Physics and Engineering of Radiation Detection presents an overview of the physics of radiation detection and its applications. It covers the origins and properties of different kinds of ionizing radiation, their detection and measurement, and the procedures used to protect people and the environment from their potentially harmful effects. It details the experimental techniques and instrumentation used in different detection systems in a very practical way without sacrificing the physics content. It provides useful formulae and explains methodologies to solve problems related to radiation measurements. With abundance of worked-out examples and end-of-chapter problems, this book enables the reader to understand the underlying physical principles and their applications. Detailed discussions on different detection media, such as gases, liquids, liquefied gases, semiconductors, and scintillators make this book an excellent source of information for students as well as professionals working in related fields. Chapters on statistics, data analysis techniques, software for data analysis, and data acquisition systems provide the reader with necessary skills to design and build practical systems and perform data analysis.
Covers the modern techniques involved in detection and measurement of radiation and the underlying physical principles
Illustrates theoretical and practical details with an abundance of practical, worked-out examples
Provides practice problems at the end of each chapter
Ionizing radiation and its detection and measurement is a foundational subject in science and it has wide numbers of students taking courses in the subject. In physics it's usually taught at an undergraduate level (third and fourth year) while students of Nuclear Engineering, Chemical Engineering, or Medical Physics could take this course at an undergraduate as well as graduate level. This book concentrates on the core material appropriate for Undergraduates, Researchers, administrators, and graduate students in radiation studies, health physics, environmental sciences, nuclear engineering, medical physics, and other fields involved with ionizing radiation.

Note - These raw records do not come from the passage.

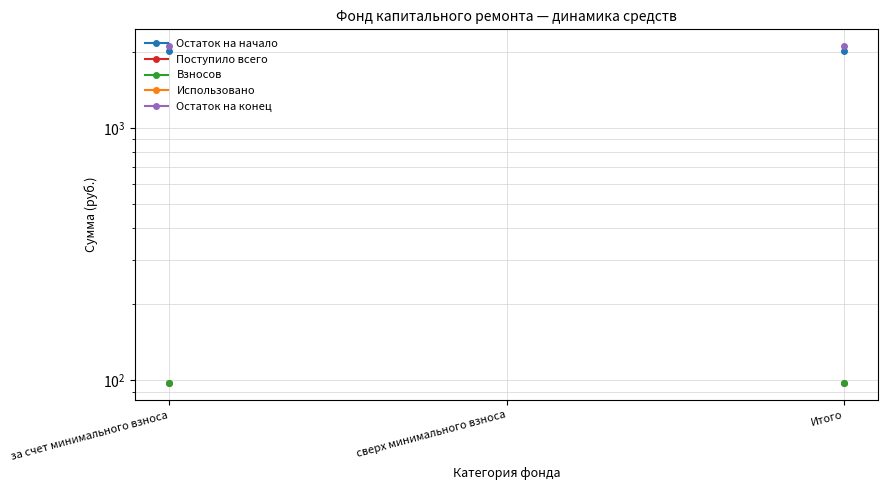

What is the value of the Взносов point at the 3rd from the left?

97.3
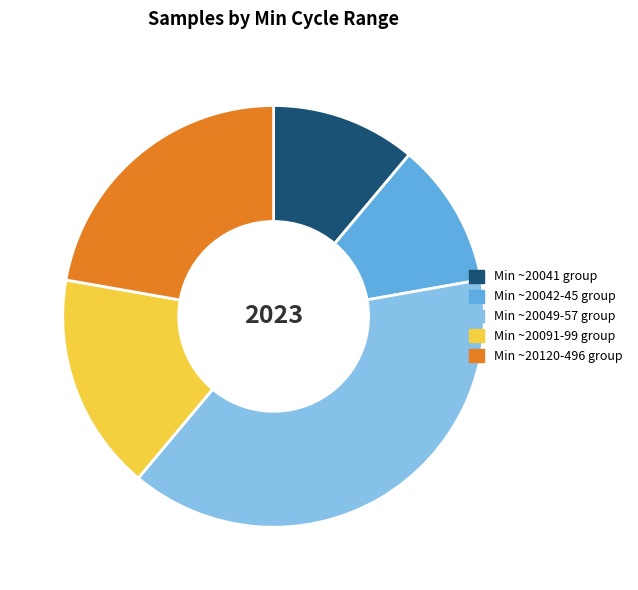

Approximately how many times larger is the value at Min ~20042-45 group compared to Min ~20041 group?

1.0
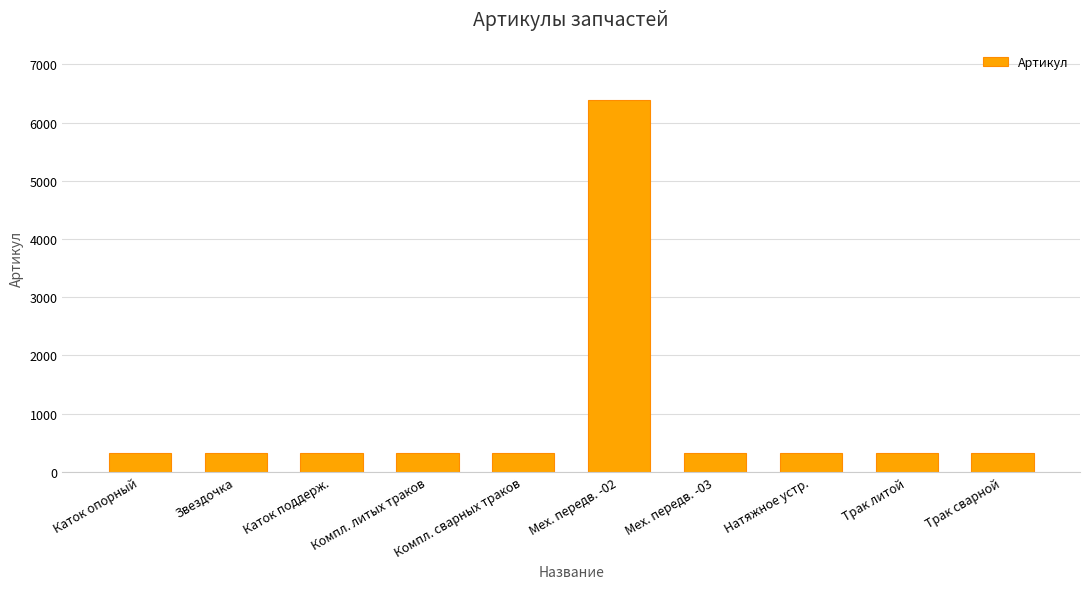

What is the smallest value displayed?

322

A significant retail market is directors of labs and safety officers in a scientific labs, from physics, chemistry, biology, geology and astronomy, and even physiology, who need to monitor radiation for local safety reasons. All of these labs use equipment that generates or detects ionizing radiation (X-rays, lasers, geiger counters).
Table of Contents
1. Properties and Sources of Radiation 2. Interaction of Radiation with Matter 3. Gas Filled Detectors 4. Liquid Filled Detectors 5. Solid State Detectors 6. Scintillation Detectors and Photodetectors 7. Position Sensitive Detection and Imaging 8. Signal Processing 9. Essential Statistics for Data Analysis 10. Software for Data Analysis 11. Radiation Dosimetry 12. Radiation Spectroscopy 13. Data Acquisition Systems Appendix - Essential Electronic Measuring Devices
Dr. Ahmed has several years of extensive practical experience in the field of radiation detection and measurement. He holds degrees of Masters in Physics, Masters in Nuclear Engineering, and PhD in Physics. He has heavily contributed to research and development in some of the world renowned Physics laboratories, such as Max-Planck-Institute for Physics in Germany, Fermi National Accelerator Laboratory in USA, and Sudbury Neutrino Observatory in Canada. Particle/radiation detection and measurement are his primary areas of expertise. Currently he is working at Laurentian University/Penguin ASI Inc. as a Senior Research Scientist. Apart from research and development, Dr. Ahmed also teaches in the Physics department of Laurentian University.
Dr. Ahmed is a Chartered Scientist and a Chartered Physicist of the Institute of Physics, UK. He holds memberships of the Institute of Physics, UK, the Canadian Association of Physicists, and the Institute of Particle Physics, Canada.